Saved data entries
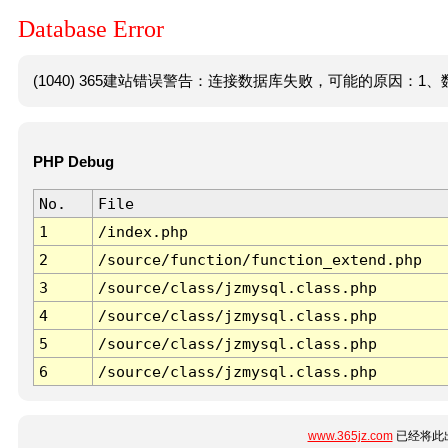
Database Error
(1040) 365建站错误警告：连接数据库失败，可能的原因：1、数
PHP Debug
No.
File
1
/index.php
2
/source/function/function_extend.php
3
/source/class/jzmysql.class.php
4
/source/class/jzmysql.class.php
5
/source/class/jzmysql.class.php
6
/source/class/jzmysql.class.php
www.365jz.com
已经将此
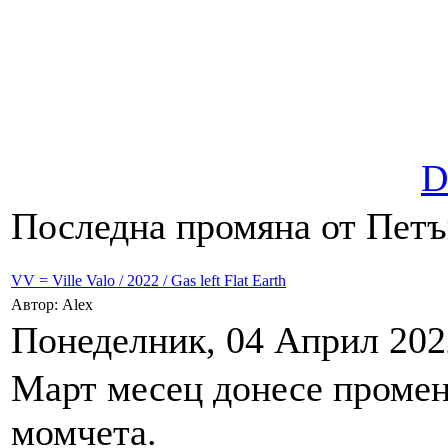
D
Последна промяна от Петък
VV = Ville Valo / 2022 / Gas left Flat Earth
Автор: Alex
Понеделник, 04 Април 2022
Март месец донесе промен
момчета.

- **Requirement**: Rewrite the records above with "jzmysql.class.php" changed to "dbmysql.class.php" wherever it occurs and nothing else altered. Omit the pictures from your answer.

- **Task result**:
Database Error
(1040) 365建站错误警告：连接数据库失败，可能的原因：1、数
PHP Debug
No.
File
1
/index.php
2
/source/function/function_extend.php
3
/source/class/dbmysql.class.php
4
/source/class/dbmysql.class.php
5
/source/class/dbmysql.class.php
6
/source/class/dbmysql.class.php
www.365jz.com
已经将此
D
Последна промяна от Петък
VV = Ville Valo / 2022 / Gas left Flat Earth
Автор: Alex
Понеделник, 04 Април 2022
Март месец донесе промен
момчета.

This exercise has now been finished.